== Selected excerpt ==

»»

IT IS A “THRILL”ING RIDE: A STUDY ON AVF SURVEILLANCE & OUTCOMES OF ENDOVASCULAR INTERVENTIONS BY NEPHROLOGISTS.

8 Feb 2025 12 a.m. 12 a.m.
WCN25-AB-4214, Poster Board= SAT-316

Introduction:

Haemodialysis patients need optimal vascular access for adequate dialysis. Compromised vascular access affect the adequacy of dialysis, and patients’ mortality. Endovascular intervention along with USG and angiography, subsequently followed by angioplasty help in improving AVF survival. In this study, we aimed to analyse the different sites of stenosis of AVF along with central venous lesions and outcomes of endovascular interventions.

««

== Record extracts ==
»»

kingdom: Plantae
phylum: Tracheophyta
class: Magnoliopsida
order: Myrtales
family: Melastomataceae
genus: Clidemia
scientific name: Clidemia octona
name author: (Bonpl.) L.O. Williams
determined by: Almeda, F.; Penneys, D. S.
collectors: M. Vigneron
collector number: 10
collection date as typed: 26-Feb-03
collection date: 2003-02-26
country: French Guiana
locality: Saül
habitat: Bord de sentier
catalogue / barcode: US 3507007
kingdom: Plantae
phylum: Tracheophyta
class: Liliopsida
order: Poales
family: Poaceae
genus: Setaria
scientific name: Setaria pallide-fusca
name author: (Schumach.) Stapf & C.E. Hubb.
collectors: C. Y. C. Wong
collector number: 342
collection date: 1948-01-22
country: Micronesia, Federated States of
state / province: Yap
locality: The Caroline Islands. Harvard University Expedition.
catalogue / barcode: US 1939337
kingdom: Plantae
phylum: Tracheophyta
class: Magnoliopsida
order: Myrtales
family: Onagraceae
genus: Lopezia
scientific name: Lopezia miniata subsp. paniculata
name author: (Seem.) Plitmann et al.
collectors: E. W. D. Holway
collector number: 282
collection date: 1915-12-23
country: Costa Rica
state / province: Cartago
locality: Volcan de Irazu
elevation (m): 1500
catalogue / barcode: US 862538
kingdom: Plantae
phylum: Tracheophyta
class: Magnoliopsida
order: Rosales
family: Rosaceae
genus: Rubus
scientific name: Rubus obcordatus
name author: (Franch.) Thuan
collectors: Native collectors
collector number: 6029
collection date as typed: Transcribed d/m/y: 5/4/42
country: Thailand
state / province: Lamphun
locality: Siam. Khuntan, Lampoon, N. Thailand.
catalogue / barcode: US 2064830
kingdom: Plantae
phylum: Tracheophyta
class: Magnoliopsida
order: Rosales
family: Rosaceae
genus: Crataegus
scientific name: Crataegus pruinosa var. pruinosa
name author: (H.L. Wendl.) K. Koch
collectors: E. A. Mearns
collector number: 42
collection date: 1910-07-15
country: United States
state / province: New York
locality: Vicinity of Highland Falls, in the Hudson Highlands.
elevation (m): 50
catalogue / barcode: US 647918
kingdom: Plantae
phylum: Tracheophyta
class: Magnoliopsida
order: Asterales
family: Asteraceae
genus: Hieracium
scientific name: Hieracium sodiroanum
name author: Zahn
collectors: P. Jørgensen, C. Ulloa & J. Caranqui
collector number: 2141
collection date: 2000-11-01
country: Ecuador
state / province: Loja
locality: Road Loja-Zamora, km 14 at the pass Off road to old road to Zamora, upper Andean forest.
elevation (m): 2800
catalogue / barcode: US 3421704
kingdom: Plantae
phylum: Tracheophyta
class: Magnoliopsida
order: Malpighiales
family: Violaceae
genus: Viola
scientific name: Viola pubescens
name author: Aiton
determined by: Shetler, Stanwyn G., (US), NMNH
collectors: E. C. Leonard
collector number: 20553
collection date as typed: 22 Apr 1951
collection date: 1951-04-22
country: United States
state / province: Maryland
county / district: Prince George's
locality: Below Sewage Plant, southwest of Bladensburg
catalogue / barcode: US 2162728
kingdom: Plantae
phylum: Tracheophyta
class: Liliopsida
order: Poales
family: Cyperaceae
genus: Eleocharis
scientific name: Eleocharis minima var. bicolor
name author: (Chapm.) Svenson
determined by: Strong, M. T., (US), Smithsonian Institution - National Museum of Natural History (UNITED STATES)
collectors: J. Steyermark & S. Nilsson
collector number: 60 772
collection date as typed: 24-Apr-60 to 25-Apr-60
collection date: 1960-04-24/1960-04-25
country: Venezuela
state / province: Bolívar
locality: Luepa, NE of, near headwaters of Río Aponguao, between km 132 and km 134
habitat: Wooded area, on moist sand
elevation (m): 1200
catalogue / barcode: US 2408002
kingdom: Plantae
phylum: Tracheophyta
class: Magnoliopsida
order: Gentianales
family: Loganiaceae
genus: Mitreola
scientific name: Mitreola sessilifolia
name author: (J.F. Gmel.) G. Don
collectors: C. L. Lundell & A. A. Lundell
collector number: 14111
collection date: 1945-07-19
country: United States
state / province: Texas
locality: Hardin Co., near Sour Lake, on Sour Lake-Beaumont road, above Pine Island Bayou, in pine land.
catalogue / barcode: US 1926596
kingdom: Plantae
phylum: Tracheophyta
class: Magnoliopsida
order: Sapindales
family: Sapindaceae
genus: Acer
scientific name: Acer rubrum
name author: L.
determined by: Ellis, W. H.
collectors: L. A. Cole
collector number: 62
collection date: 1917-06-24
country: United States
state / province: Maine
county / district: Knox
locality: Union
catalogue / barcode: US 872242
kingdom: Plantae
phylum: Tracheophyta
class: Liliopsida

««

From the abstract on AV fistula surveillance, retype everything from "Haemodialysis patients need" down to "of endovascular interventions.".

== Response ==
Haemodialysis patients need optimal vascular access for adequate dialysis. Compromised vascular access affect the adequacy of dialysis, and patients’ mortality. Endovascular intervention along with USG and angiography, subsequently followed by angioplasty help in improving AVF survival. In this study, we aimed to analyse the different sites of stenosis of AVF along with central venous lesions and outcomes of endovascular interventions.